My friend Mark insists there is little or no blending in America. We are not so much purple as a collection of reds and blues.
Who's correct? Who knows? Likely, everyone is correct.
Reprinted from boingboing.net without permission
Reprinted without permission
Wednesday, November 3, 2004
Reader Jeff Culver in Seattle says:
"I was thinking today about how the 'red v. blue' states graphic is really misleading considering the slim margins that the candidates won some of those states by, so I sat down and created the map that's attached. In the dozens of hours I've been watching the news I haven't seen one like it, but thought that you and the BoingBoing readers might find it interesting. I think it definitely portrays our fellow states far differently than the extreme way we've been seeing to date."

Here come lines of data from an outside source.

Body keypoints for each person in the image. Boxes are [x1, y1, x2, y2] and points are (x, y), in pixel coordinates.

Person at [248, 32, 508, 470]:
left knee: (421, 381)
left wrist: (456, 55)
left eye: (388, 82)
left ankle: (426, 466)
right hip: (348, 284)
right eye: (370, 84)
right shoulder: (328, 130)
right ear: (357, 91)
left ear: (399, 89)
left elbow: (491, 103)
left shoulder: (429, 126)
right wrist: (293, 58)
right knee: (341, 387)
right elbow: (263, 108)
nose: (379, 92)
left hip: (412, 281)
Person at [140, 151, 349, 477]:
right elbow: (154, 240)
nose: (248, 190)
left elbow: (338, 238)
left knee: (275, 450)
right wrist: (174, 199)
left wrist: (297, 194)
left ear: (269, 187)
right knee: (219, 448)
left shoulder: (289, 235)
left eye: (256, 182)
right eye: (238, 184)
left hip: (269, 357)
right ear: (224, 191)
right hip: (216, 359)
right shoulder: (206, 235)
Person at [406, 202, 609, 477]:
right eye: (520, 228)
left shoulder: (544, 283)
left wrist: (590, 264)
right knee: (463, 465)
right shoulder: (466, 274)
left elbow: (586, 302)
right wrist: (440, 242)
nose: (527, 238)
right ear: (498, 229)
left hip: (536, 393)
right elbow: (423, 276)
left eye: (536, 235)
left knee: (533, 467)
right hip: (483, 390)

Link to full-size image. Nod also to Siege, who also thought of this months ago and posted a similar graphic on his blog at Nerve.
BoingBoing reader Bill says,
"In contrast to your purple map, USA Today has published a country map broken down by county that shows where each party won. It's an even more depressing sea of red than the full US map, but clearly shows how the city folk liked the Dems and the rural folk liked the Reps this time around. Population difference is slight, land area difference is huge."